● **TASK STATEMENT**
Reproduce every entry exactly as shown.

● **DATA FOR PROCESSING**

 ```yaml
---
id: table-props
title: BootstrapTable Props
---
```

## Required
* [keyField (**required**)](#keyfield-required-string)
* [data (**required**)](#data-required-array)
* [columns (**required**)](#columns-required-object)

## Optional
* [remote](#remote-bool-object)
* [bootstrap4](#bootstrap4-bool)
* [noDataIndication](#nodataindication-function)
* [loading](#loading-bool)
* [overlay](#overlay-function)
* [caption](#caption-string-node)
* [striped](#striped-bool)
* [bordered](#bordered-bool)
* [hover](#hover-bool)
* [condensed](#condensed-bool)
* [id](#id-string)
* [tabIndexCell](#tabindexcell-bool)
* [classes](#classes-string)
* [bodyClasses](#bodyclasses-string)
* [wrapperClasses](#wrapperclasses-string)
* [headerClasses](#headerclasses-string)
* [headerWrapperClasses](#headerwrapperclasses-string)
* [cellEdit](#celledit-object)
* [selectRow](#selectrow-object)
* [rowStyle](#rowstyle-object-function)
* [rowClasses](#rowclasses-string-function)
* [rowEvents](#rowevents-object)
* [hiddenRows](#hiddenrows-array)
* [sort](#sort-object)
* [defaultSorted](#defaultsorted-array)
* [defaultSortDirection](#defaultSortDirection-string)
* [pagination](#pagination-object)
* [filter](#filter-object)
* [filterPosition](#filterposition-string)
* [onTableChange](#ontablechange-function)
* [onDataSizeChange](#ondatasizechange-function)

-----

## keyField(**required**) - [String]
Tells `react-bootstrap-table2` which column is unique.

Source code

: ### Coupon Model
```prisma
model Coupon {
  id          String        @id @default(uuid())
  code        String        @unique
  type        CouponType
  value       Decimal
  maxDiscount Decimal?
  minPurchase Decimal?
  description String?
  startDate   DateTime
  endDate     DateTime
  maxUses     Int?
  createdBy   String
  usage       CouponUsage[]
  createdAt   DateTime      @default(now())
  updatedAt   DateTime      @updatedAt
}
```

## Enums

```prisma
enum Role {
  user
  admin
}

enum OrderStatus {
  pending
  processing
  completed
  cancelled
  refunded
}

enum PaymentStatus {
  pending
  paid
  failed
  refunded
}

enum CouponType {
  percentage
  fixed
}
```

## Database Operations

● **WRITTEN SOLUTION**
 ```yaml
---
id: table-props
title: BootstrapTable Props
---
```

## Required
* [keyField (**required**)](#keyfield-required-string)
* [data (**required**)](#data-required-array)
* [columns (**required**)](#columns-required-object)

## Optional
* [remote](#remote-bool-object)
* [bootstrap4](#bootstrap4-bool)
* [noDataIndication](#nodataindication-function)
* [loading](#loading-bool)
* [overlay](#overlay-function)
* [caption](#caption-string-node)
* [striped](#striped-bool)
* [bordered](#bordered-bool)
* [hover](#hover-bool)
* [condensed](#condensed-bool)
* [id](#id-string)
* [tabIndexCell](#tabindexcell-bool)
* [classes](#classes-string)
* [bodyClasses](#bodyclasses-string)
* [wrapperClasses](#wrapperclasses-string)
* [headerClasses](#headerclasses-string)
* [headerWrapperClasses](#headerwrapperclasses-string)
* [cellEdit](#celledit-object)
* [selectRow](#selectrow-object)
* [rowStyle](#rowstyle-object-function)
* [rowClasses](#rowclasses-string-function)
* [rowEvents](#rowevents-object)
* [hiddenRows](#hiddenrows-array)
* [sort](#sort-object)
* [defaultSorted](#defaultsorted-array)
* [defaultSortDirection](#defaultSortDirection-string)
* [pagination](#pagination-object)
* [filter](#filter-object)
* [filterPosition](#filterposition-string)
* [onTableChange](#ontablechange-function)
* [onDataSizeChange](#ondatasizechange-function)

-----

## keyField(**required**) - [String]
Tells `react-bootstrap-table2` which column is unique.

Source code

: ### Coupon Model
```prisma
model Coupon {
  id          String        @id @default(uuid())
  code        String        @unique
  type        CouponType
  value       Decimal
  maxDiscount Decimal?
  minPurchase Decimal?
  description String?
  startDate   DateTime
  endDate     DateTime
  maxUses     Int?
  createdBy   String
  usage       CouponUsage[]
  createdAt   DateTime      @default(now())
  updatedAt   DateTime      @updatedAt
}
```

## Enums

```prisma
enum Role {
  user
  admin
}

enum OrderStatus {
  pending
  processing
  completed
  cancelled
  refunded
}

enum PaymentStatus {
  pending
  paid
  failed
  refunded
}

enum CouponType {
  percentage
  fixed
}
```

## Database Operations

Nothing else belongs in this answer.